Extend the biography of Amanda Carpenter from the point where it stops.

- Document extract
:::

Amanda Carpenter (born November 20, 1982) is an American author, political advisor, and speechwriter. She is a former senior staffer to Senators Jim DeMint and Ted Cruz. She was a columnist for The Washington Times from 2009 to 2010 and regularly appears as a political contributor on CNN.

Early life and education
Carpenter grew up in Montrose, Michigan. She graduated from Ball State University with a B.A. in Communication Studies in 2005.

Career in media and politics 
Carpenter worked as a congressional correspondent for Human Events from 2005 to 2007 before going to Townhall.com to become its national political reporter.

In March 2009, Carpenter took a position with The Washington Times, where she wrote a daily column called the Hot Button that covered political and cultural issues as well other news articles.

In early 2010, Carpenter left The Washington Times and joined Senator Jim DeMint's staff as senior communications advisor and speechwriter.

In January 2013, Carpenter became senior communications advisor and speechwriter for Senator Ted Cruz.

In July 2015, Carpenter returned to her journalism career. She is a contributor for CNN. She is known for critiquing President Trump, in particular his treatment of women. Carpenter has said that she agrees with some of his policy decisions, but that the scandals surrounding his presidency make it "very difficult" to defend him. In her 2018 book Gaslighting America: Why We Love It When Trump Lies to Us, she critiques Trump's propensity for lying.

:::

Stored entries:
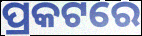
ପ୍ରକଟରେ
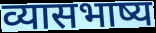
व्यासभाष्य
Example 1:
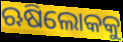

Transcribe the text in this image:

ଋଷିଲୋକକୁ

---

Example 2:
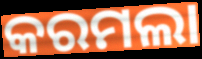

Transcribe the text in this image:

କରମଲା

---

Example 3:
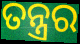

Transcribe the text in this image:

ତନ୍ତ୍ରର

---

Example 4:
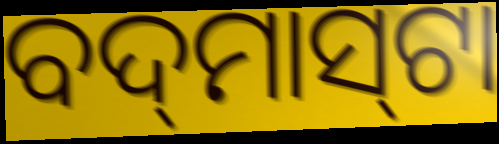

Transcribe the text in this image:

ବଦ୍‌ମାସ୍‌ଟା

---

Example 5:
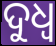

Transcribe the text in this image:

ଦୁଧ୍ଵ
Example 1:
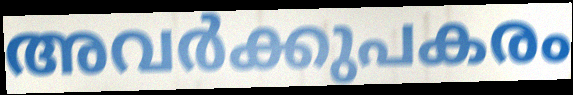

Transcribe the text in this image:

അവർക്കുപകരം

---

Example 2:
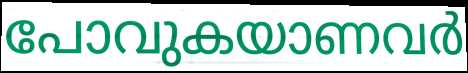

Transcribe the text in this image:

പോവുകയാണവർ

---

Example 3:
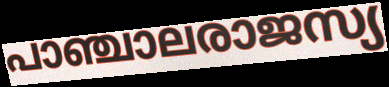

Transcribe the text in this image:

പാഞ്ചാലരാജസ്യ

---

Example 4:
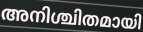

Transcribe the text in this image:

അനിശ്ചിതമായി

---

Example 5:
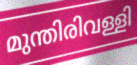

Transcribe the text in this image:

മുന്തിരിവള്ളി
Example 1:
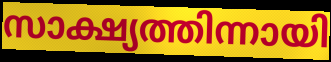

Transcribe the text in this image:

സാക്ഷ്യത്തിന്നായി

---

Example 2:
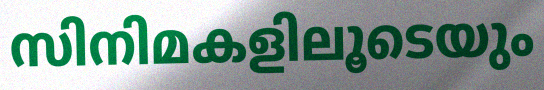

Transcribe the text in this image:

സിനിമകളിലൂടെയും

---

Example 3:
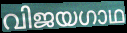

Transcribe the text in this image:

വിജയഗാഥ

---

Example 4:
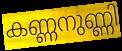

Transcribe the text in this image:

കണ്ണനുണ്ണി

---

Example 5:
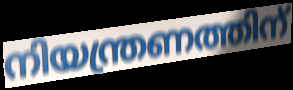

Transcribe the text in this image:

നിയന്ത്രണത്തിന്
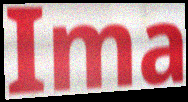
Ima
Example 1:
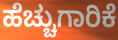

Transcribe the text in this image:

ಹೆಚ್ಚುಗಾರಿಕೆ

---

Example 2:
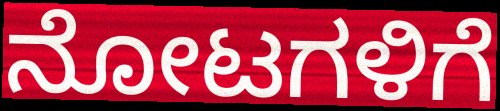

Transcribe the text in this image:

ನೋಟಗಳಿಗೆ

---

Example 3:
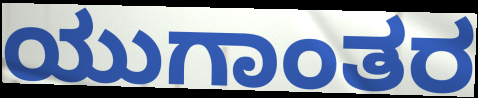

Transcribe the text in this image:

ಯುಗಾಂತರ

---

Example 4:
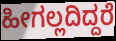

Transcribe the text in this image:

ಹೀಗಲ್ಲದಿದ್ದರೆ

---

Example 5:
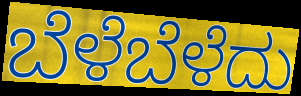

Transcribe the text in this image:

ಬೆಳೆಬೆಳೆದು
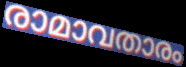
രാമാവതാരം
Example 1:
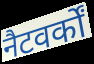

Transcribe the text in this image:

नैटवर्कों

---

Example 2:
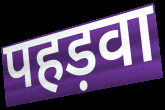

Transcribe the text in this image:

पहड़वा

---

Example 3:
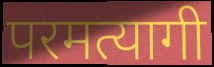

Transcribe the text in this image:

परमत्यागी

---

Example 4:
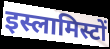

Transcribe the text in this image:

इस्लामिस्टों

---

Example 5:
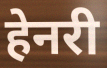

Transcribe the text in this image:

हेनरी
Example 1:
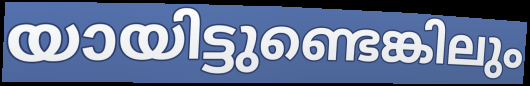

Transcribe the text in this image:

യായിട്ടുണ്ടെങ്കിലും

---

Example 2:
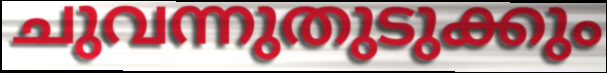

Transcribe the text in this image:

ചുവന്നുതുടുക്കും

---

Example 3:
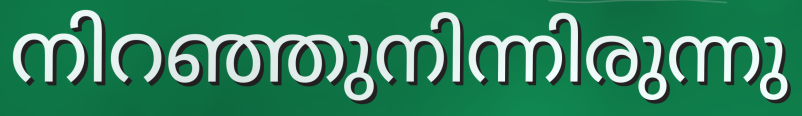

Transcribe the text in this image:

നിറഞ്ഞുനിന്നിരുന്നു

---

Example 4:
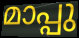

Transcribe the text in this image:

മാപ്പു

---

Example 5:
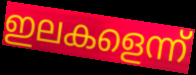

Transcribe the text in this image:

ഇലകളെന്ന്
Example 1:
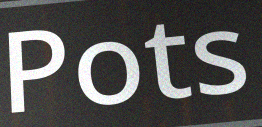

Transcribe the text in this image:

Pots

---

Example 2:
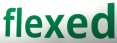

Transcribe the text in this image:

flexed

:::

- Output below
Carpenter is also known as a blogger, author, and commentator. She has made numerous media appearances, including segments on the BBC; Fox News's The O'Reilly Factor, Red Eye w/ Greg Gutfeld, Hannity & Colmes, and The Big Story; MSNBC's Tucker; PBS's To the Contrary and CNN's Larry King Live and Reliable Sources. Her book The Vast Right-Wing Conspiracy's Dossier on Hillary Rodham Clinton was published in 2006. She later wrote about the 2008 presidential election for Glamour magazine's blog "Glamocracy."

Carpenter is a Republican.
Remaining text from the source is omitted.